My reservations notwithstanding, there many valuable and insightful observations in this study. The author articulates and highlights important differences between the Manichean, illiberal left and the democratic left. This is an important distinction that deserves emphasis and elaboration.
Berube, Michael. The Left At War. New York: New York University Press, 2009. 34-5. Subsequent citations appear cited in the text.
On another occasion I collected a small sampling of such soothing, self-supporting phrases, sprinkled throughout Chomsky’s writings.

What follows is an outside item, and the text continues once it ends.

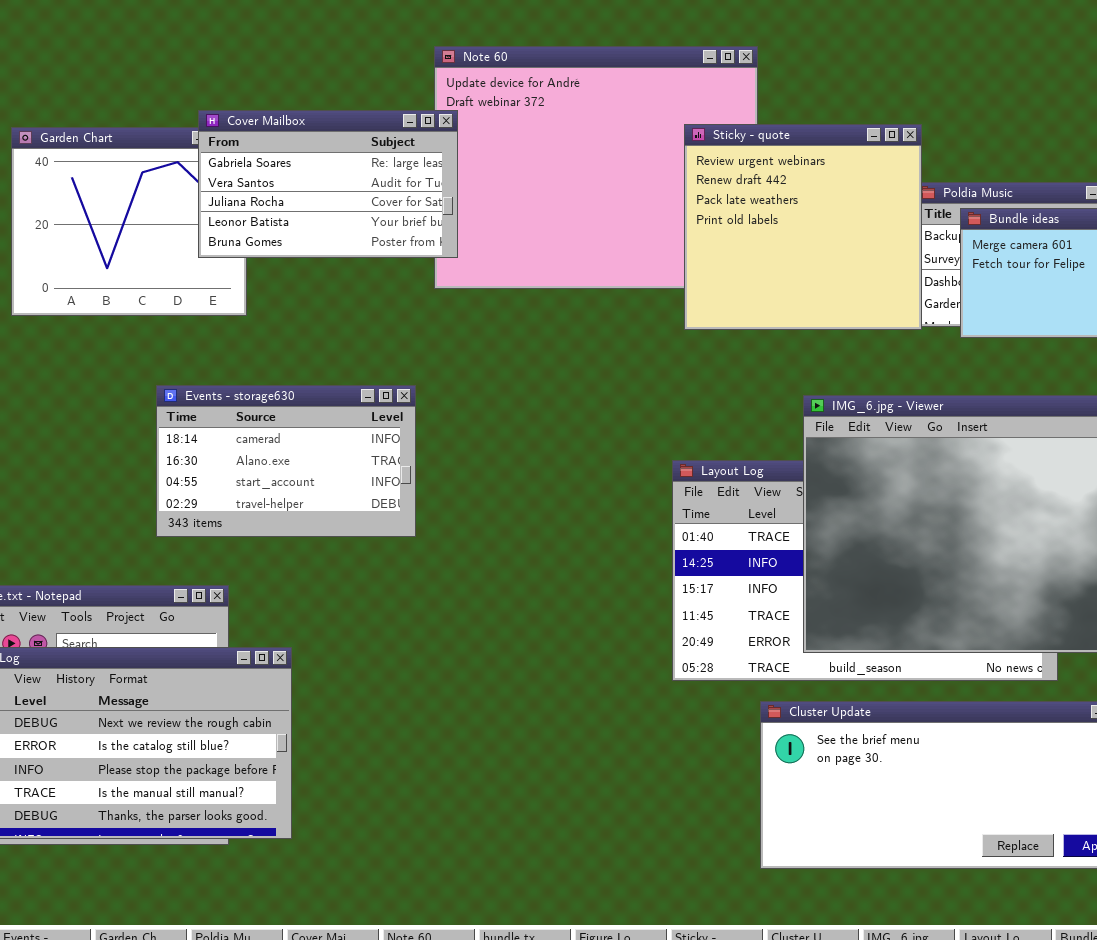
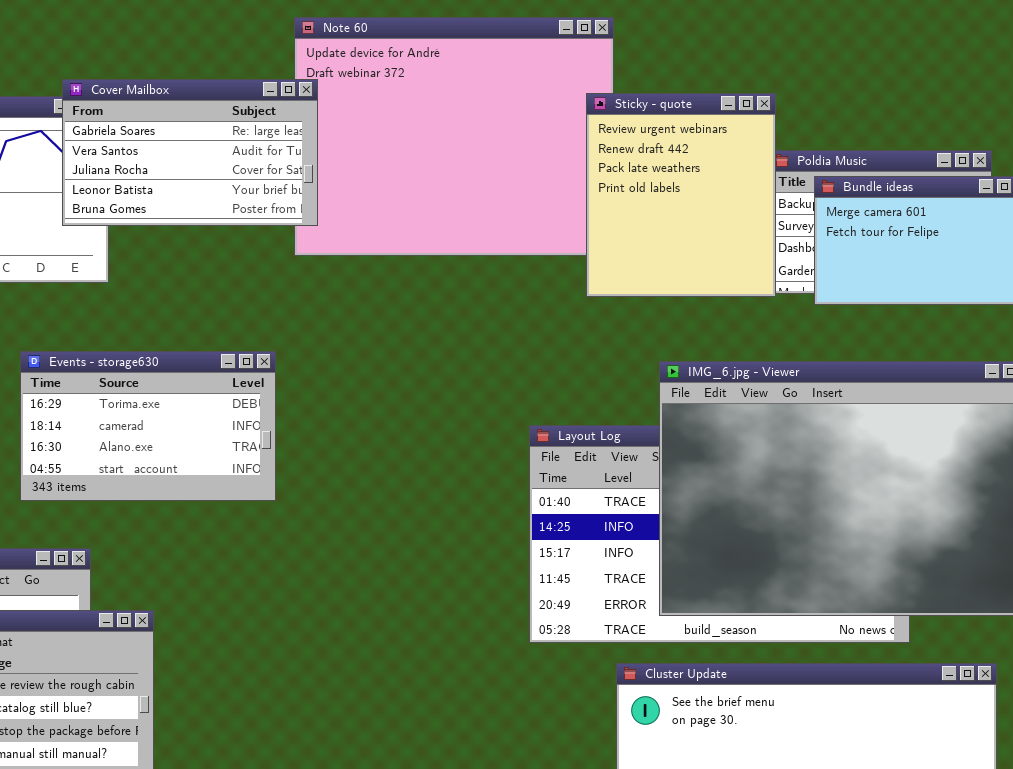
Sticky - quote: [684,124,922,330] -> [586,93,776,297], resized
Events - storage630: [156,385,416,537] -> [20,351,276,501], scrolled up 1 row

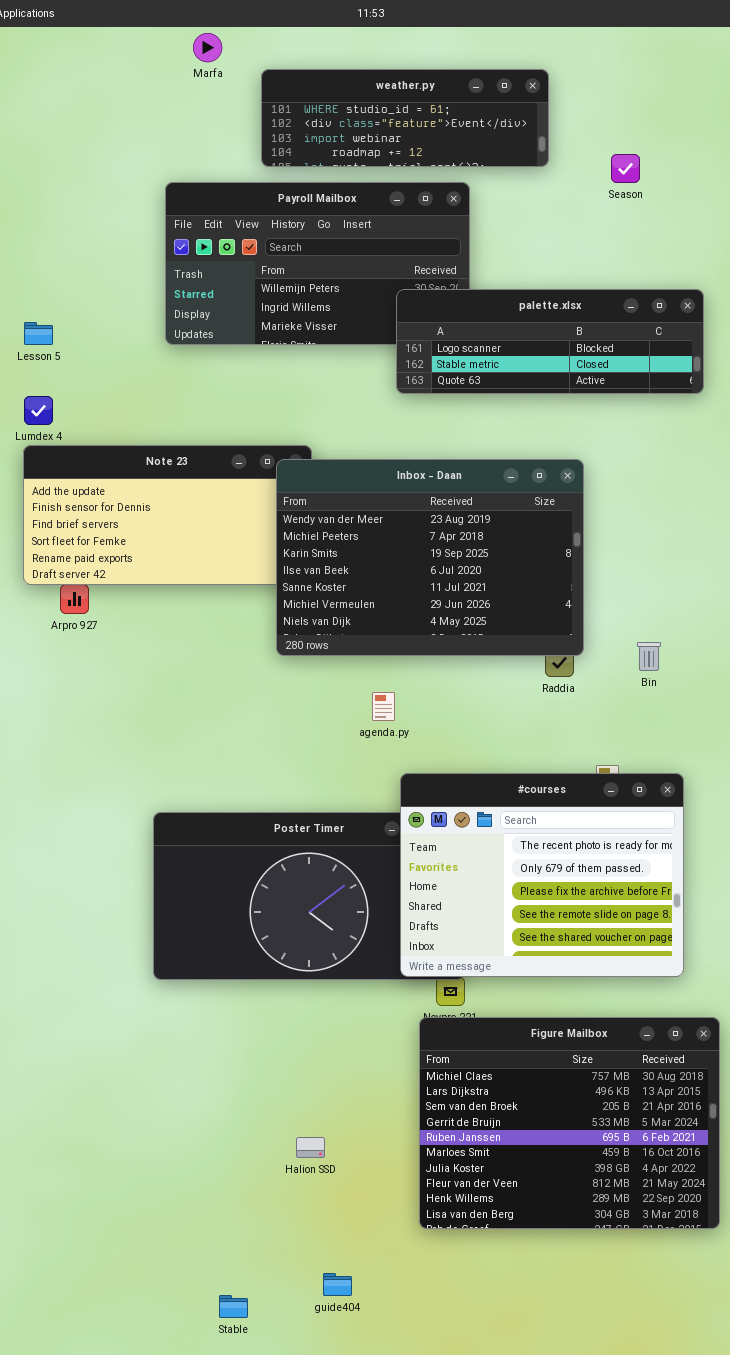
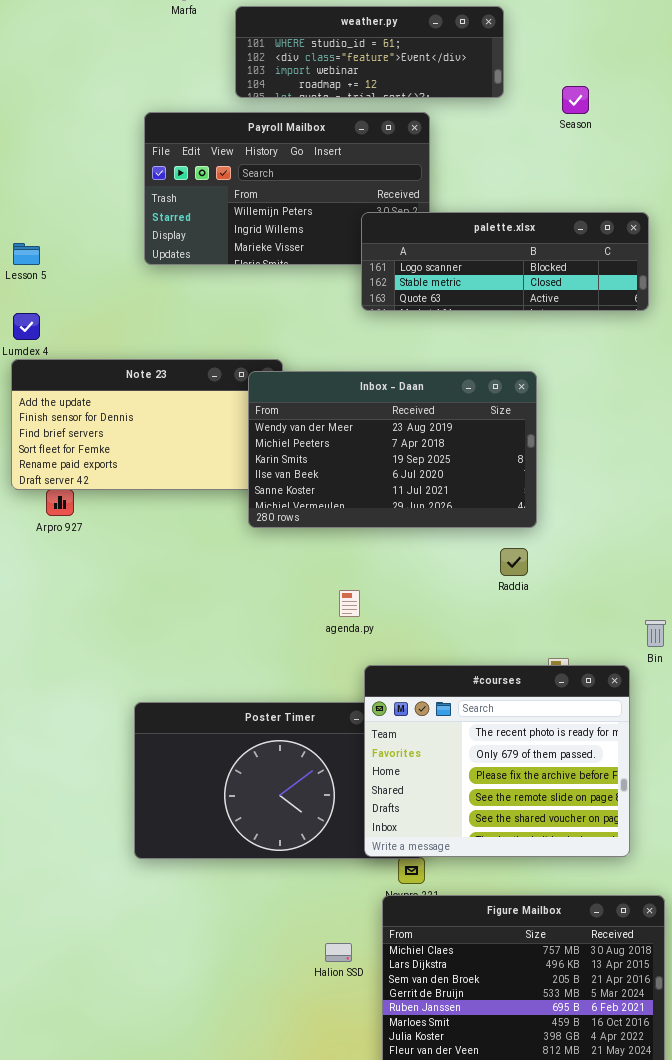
Inbox - Daan: [276,459,584,656] -> [248,371,537,528], resized
Bin: [637,642,661,671] -> [645,620,666,647], moved
Halion SSD: [296,1137,325,1158] -> [325,943,352,962], moved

They include: “it is surely not in doubt..”; “assuming that facts matter”; “it is an obvious truism that…”; “for those who care to consider the factual record…”; “the available facts lead to one clear conclusion…”; “evidence from sources that seem to deserve a hearing…”; “observers of evident bias and low credibility” (those he seeks to discredit] which are “never subject to possible verification” or possess “a shred of credibility” like the author who “might have troubled to inquire into the source of his allegations.” Most memorable: “evidence is slight and informed opinion [again, unspecified – P.H.] ranges over quite a wide specturm” – the last quote referred to the massacres in Cambodia under Pol Pot. See my, The End of Committment: Intellectuals, Revolutionaries and Political Morality(Chicago: Ivan R. Dee 2006), 298.